── Textausschnitt ──

Legende: Gsteiger: «Der dschihadistische Terrorismus wird weiter wüten, vielleicht unter einem neuen Namen.» Keystone

International Ist der IS bald am Ende? 10 Fragen, 10 Antworten

Die amerikanische Luftwaffe bombardiert Stellungen der Terrormiliz IS in Libyen. Dies auf Bitte der Regierung in Tripolis. Nun gelang es Milizen, die mit der Regierung zusammenarbeiten, das IS-Hauptquartier in der Stadt Sirte zu erobern. Der sogenannte «Islamische Staat» verliert in Libyen an Boden.

1. Ist Libyen nun befreit vom IS-Terror?

Gsteiger: Nein. Aber der IS ist geschwächt. Doch die meisten der rund tausend aus ihrem Hauptquartier in Sirte vertriebenen IS-Kämpfer sind noch in der Stadt. Trotzdem: Erstmals errangen die Gegner des sogenannten «Islamischen Staates» in Libyen einen wichtigen Erfolg.

2. Wie sehr ist der IS militärisch in seinen Stammlanden Irak und Syrien geschwächt?

───
── Bereitgestellte Angaben ──

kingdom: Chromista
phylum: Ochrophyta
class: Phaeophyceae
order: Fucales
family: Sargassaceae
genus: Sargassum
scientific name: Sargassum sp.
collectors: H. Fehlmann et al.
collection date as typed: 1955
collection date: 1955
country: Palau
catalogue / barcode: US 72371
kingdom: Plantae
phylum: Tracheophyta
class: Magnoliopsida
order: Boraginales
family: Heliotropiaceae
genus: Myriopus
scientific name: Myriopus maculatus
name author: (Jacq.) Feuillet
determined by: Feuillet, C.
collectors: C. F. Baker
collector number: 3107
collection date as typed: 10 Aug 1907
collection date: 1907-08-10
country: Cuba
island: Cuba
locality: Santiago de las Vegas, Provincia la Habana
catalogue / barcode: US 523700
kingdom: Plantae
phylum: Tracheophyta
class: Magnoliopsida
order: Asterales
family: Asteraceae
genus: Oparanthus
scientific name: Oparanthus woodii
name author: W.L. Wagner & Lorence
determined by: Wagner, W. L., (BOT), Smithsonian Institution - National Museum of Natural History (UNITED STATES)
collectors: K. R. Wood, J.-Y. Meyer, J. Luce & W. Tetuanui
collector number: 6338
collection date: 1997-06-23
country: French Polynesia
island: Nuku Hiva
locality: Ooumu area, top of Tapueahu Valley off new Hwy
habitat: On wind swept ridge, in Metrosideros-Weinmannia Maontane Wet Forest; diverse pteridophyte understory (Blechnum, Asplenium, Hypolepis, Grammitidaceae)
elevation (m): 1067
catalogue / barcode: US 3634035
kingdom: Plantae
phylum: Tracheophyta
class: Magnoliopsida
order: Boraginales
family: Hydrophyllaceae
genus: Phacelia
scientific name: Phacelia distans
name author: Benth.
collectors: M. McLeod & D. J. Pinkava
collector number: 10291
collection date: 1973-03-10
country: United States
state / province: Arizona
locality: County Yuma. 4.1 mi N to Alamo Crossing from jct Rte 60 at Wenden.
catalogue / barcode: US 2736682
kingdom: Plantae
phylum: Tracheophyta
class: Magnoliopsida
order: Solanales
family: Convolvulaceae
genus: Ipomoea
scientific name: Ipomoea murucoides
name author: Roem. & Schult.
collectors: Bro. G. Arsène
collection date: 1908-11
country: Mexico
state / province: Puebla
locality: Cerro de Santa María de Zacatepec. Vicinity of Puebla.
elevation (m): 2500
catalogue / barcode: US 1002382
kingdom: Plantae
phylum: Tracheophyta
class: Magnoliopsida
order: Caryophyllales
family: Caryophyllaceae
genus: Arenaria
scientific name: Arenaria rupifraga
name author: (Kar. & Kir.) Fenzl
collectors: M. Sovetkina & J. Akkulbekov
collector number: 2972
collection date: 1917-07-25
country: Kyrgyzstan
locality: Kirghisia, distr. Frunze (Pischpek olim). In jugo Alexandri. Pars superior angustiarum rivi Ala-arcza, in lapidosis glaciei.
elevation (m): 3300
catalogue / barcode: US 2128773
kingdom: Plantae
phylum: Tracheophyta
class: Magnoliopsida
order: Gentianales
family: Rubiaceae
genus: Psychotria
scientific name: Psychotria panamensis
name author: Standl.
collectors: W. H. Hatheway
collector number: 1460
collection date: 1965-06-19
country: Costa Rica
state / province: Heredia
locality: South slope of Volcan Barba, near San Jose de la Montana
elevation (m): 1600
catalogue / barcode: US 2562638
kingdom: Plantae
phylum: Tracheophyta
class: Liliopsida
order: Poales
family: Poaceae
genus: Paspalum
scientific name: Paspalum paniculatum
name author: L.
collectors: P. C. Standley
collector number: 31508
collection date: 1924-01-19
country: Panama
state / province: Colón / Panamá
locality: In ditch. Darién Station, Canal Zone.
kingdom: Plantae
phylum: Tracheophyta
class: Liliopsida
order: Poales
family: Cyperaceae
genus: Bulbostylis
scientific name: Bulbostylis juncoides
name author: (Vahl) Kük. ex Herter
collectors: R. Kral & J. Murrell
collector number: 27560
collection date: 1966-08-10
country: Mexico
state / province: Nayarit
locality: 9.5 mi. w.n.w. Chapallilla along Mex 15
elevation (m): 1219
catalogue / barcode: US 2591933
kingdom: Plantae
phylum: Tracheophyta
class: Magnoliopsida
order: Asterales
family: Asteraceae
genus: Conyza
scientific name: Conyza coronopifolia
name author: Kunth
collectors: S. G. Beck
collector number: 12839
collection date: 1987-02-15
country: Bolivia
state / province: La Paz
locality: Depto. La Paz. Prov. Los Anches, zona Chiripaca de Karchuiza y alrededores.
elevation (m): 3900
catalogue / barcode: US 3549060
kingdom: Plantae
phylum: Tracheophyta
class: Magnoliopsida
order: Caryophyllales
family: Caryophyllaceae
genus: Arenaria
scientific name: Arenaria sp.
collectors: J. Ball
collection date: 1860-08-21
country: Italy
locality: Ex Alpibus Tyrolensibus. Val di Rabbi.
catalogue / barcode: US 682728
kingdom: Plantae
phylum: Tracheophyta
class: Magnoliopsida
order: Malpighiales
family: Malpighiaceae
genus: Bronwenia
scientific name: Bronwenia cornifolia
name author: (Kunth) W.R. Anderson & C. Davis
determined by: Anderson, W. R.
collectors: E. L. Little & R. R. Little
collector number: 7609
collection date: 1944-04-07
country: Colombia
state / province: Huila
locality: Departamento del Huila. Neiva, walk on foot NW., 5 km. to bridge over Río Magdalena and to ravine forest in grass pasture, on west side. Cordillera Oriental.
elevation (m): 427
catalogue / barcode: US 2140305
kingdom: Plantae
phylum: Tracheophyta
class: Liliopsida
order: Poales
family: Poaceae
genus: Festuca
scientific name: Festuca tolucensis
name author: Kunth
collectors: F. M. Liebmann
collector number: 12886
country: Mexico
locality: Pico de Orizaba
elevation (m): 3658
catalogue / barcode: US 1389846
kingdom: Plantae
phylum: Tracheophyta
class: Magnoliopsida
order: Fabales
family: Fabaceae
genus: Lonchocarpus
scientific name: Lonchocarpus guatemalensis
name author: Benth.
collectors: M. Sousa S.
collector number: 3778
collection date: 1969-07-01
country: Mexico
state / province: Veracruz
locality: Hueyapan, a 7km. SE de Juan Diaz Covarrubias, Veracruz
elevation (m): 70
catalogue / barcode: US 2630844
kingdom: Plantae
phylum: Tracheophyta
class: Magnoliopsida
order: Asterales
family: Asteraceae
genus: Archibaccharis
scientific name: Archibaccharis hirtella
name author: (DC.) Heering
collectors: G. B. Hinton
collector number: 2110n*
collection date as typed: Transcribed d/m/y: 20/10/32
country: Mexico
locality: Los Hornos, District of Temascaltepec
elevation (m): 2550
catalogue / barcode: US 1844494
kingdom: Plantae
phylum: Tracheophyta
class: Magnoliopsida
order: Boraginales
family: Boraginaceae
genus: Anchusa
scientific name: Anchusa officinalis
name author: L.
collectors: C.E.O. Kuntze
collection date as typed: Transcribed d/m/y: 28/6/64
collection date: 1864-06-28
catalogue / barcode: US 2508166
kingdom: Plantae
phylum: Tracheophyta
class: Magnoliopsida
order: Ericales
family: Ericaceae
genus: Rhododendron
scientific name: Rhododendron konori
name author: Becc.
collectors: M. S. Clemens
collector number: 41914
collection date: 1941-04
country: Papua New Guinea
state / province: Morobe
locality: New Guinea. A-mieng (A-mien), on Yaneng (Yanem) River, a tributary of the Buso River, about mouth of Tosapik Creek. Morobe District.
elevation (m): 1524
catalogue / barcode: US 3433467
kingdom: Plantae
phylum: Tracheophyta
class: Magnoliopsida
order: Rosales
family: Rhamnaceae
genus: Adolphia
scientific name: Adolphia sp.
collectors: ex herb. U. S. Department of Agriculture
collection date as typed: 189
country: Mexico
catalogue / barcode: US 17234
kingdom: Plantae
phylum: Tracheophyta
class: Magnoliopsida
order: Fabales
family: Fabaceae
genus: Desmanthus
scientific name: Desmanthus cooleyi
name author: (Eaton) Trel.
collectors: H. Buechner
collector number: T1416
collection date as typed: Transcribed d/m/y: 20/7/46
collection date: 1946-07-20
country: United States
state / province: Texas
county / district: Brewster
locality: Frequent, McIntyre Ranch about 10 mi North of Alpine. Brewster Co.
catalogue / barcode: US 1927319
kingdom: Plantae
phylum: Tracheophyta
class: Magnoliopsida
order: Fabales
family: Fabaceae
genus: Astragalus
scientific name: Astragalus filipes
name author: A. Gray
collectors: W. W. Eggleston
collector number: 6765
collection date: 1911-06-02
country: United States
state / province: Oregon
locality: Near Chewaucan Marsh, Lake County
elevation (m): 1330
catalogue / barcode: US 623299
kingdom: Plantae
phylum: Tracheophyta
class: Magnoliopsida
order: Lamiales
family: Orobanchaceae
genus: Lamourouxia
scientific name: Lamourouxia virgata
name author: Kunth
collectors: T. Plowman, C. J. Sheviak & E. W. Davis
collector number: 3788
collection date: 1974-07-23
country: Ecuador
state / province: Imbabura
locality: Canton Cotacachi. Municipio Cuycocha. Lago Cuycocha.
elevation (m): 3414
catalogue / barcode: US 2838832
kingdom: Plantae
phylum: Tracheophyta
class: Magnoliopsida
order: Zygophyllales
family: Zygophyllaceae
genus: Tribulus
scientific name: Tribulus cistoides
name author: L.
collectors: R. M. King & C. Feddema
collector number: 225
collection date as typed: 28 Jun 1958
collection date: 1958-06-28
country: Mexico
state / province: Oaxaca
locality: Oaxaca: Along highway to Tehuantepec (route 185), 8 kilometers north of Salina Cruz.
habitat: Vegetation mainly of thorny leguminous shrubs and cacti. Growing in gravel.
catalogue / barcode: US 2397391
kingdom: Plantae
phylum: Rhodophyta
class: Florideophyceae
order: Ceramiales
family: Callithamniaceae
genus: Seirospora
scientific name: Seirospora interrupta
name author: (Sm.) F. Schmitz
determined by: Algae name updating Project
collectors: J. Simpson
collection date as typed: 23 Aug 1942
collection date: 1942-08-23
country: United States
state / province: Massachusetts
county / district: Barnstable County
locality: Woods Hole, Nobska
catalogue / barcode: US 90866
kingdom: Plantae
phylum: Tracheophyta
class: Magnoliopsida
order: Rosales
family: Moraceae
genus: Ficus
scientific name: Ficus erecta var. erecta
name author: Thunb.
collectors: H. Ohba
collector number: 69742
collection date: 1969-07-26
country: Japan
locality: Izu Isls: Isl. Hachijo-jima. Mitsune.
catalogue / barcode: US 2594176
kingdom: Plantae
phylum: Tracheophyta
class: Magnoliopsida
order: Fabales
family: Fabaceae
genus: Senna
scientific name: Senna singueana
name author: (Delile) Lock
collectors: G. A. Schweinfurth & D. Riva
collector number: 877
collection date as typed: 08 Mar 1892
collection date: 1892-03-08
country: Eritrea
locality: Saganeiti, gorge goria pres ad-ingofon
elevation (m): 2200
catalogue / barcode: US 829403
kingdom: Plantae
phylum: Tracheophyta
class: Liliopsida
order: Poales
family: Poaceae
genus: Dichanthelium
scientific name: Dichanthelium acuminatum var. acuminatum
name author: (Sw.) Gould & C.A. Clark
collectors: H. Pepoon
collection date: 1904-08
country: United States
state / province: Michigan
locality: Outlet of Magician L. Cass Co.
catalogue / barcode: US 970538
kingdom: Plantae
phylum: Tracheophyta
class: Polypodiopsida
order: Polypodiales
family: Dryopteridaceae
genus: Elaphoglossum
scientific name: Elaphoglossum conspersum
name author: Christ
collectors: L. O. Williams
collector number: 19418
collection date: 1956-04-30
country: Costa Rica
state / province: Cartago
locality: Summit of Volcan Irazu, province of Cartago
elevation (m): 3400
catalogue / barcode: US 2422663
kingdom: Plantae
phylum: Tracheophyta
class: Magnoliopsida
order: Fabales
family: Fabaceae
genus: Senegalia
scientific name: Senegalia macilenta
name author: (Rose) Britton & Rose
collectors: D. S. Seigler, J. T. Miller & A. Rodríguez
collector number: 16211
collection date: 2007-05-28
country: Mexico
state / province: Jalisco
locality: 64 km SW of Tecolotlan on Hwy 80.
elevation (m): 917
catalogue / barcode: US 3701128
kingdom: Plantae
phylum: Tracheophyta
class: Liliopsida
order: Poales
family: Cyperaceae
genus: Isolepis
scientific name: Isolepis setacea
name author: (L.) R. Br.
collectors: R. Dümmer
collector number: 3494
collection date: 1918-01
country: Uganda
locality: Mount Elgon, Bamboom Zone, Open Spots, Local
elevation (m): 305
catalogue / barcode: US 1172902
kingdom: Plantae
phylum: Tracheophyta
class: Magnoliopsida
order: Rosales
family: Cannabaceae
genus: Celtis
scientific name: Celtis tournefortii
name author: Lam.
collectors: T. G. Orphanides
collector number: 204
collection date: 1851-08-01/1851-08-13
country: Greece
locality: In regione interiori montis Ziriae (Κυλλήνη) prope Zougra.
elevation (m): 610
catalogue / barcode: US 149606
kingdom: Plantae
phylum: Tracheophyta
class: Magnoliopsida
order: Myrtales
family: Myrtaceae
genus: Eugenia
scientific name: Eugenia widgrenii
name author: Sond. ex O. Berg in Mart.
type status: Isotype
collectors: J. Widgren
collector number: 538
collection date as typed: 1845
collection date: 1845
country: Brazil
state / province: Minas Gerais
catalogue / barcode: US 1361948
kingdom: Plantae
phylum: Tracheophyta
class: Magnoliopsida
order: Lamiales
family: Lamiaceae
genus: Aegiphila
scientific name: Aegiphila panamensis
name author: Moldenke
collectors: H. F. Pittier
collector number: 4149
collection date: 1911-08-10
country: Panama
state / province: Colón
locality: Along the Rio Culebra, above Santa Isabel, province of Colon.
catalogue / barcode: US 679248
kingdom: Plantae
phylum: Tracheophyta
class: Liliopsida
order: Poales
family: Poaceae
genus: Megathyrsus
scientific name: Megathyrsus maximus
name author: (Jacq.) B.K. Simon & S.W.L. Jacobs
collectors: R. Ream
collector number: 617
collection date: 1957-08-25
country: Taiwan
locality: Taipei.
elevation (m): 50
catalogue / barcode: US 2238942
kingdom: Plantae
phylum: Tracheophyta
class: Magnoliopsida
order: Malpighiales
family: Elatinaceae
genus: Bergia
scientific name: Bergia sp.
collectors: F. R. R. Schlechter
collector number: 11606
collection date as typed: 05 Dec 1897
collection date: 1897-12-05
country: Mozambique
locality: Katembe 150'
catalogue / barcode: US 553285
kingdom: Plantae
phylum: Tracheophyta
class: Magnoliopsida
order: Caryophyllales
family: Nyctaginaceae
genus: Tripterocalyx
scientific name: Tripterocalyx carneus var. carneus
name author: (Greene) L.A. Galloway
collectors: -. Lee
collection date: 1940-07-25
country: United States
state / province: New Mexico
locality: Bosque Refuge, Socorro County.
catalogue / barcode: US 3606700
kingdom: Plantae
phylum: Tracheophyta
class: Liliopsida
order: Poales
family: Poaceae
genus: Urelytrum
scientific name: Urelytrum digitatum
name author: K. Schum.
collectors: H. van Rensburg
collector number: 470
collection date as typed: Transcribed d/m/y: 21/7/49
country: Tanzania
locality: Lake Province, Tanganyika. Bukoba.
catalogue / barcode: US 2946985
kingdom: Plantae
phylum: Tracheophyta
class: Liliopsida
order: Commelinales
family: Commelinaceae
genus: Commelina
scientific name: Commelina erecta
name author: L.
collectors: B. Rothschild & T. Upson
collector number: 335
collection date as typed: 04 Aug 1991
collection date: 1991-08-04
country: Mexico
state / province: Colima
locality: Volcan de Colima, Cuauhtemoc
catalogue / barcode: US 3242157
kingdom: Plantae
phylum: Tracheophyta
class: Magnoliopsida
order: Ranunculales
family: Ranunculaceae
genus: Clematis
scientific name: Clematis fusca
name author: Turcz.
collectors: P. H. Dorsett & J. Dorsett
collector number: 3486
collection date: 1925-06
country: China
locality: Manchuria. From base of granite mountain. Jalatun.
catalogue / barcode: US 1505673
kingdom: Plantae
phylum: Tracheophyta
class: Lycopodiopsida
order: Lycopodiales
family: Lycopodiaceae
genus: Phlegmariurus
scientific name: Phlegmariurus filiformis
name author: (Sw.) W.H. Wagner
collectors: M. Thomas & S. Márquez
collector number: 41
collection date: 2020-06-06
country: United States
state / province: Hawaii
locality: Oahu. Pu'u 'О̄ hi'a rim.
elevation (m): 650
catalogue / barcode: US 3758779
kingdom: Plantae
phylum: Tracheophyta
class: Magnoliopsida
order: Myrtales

───

Greif den Text über den IS in Libyen nach seinem letzten Satz wieder auf und schreib ihn weiter.

Gsteiger: Er ist weitaus schwächer als zu seinen erfolgreichsten Zeiten 2014. Im Irak verlor die Terrormiliz fast fünfzig Prozent ihres Territoriums. In Syrien gegen dreissig Prozent. Der Gebietsverlust ist ein Gesichtsverlust. Und wirtschaftlich ein Problem. Der IS verlor Ölquellen und Unterjochte, von denen er Steuern und Zölle erpressen konnte.

3. Wie sehr ist der IS geschwächt, weil mehrere seiner Führer in den vergangenen Monaten umkamen?

Gsteiger: Zwar wurden in der Tat wichtige Führungsfiguren von den IS-Gegnern getötet. Doch die Spitze des Kalifats wackelt nicht. Für die meisten Chargen stehen Nachfolger bereit. Es sind oft Militärs, die früher dem irakischen Diktator Saddam Hussein dienten und nach dessen Sturz kaltgestellt wurden.

4. Gelingt es der Terrormiliz weiterhin, in grosser Zahl Ausländer zu rekrutieren?

Gsteiger: Nein. Er will das auch gar nicht mehr. Die zeitweilig enorm hohe Zahl von 30'000 Kämpfern aus rund hundert Ländern sinkt. Die Attraktion, in Syrien und im Irak zu kämpfen, war erheblich grösser, als der IS von Sieg zu Sieg eilte. Der IS ermuntert zurzeit Sympathisanten eher, in westlichen Ländern Terrorattentate durchzuführen und schickt bisherige Syrien-Kämpfer in ihre Heimatländer zurück. Vor allem in Grossbritannien und Deutschland hätte die IS-Führung gerne mehr willige Attentäter.

5. Kann der IS ausserhalb des Nahen Ostens, in muslimischen Teilen Afrikas oder Asiens, stärker Wurzeln schlagen?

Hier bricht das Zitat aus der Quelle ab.